Let $G$ be a group of order $2^2 \cdot 5 \cdot 23^r$ where $r \gt 0$
a) Show that $G$ is not simple.
b) Show that $G$ is solvable.
My attempt:
a) Assume that:
$S$ is the set of sylow-$23$-subgroups and $n_{23}$ is the number of conjugates of $S$
By Sylow's 3rd theorem, we have
$n_{23} | 2^2 \cdot 5$ and $n_{23}\equiv 1 \pmod {23}$
Which implies that $n_{23}=1,\ 2^a,\ 5,\ 2^b \cdot 5$ where $a,b\leq 2$, and $n_{23}=1+23k$
Since $23>2^a,\ 5,\ 2^b.5$, if we assume that $n_{23}= 2^a,\ 5, $ or $2^b \cdot 5$, that would lead us to a contradiction. Hence, $n_{23}=1$, and then $S$ is normal.

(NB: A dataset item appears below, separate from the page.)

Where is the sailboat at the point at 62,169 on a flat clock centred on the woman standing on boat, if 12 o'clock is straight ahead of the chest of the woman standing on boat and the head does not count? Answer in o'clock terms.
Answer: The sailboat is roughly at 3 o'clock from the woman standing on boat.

As a result, $G$ is not simple.
b) $S$ is a $23$-group $\implies S$ is nilpotent $\implies S$ is solvable.
Since $S$ is normal, $G/S$ is a group. We have
$o(G/S)=23$ $\implies G/S$ is cyclic $\implies G/S$ is abelian $\implies G/S$ is solvable $\implies G$ is solvable.
Edit:
$S$ is a $23$-group $\implies S$ is nilpotent $\implies S$ is solvable.

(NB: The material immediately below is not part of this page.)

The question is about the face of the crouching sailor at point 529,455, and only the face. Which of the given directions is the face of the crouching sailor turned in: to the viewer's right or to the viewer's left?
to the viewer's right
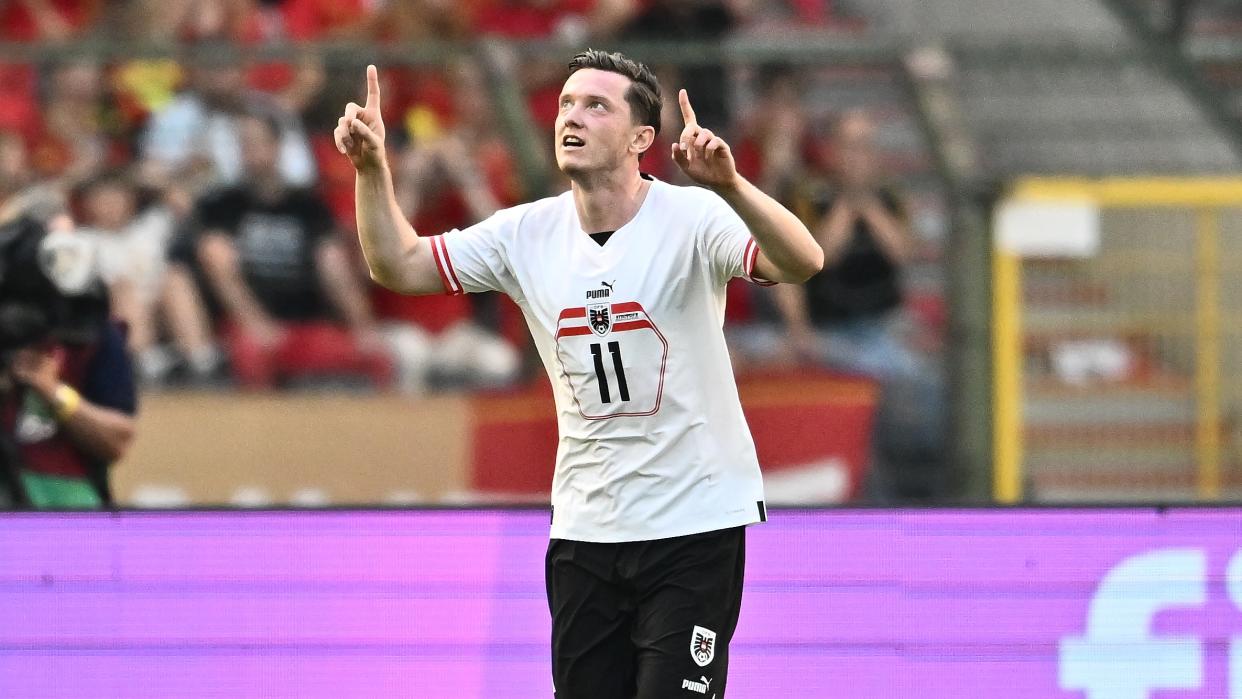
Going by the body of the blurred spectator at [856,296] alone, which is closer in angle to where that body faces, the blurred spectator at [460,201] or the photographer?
the photographer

Since $S$ is normal, $G/S$ is a group. We have
$o(G/S)=2^2 \cdot 5$
Suppose that $G/S=H$.
We have $o(H)=2^2 \cdot 5$
Suppose that
$R$ is the set of Sylow-${5}$-subgroups and $n_{5}$ is the number of conjugates of $R$
From the 3rd Sylow's theorem, we have
$n_5\equiv 1 \pmod 5$ and $n_5 | 2^2$
which implies that
$n_5=1+5k$ and $n_5=1,\ 2,$ or $2^2$.
Since $5>\gt 2,\ 2^2$, the only possible value of $n_5$ is $1$. So we can conclude that $R$ is normal in $H$.
$R$ is a $5$-group $\implies R$ is nilpotent $\implies R$ is solvable.
Since $R$ is normal, $H/R$ is a group. We have
$o(H/R)=4$ $\implies H/R$ is abelian $\implies H/R$ is solvable $\implies H=G/S$ is solvable $\implies G$ is solvable.
The Sylow $5$-subgroup of $G/S$ must be normal because $n_5(G/S)=1, 2, \text{or } 4$.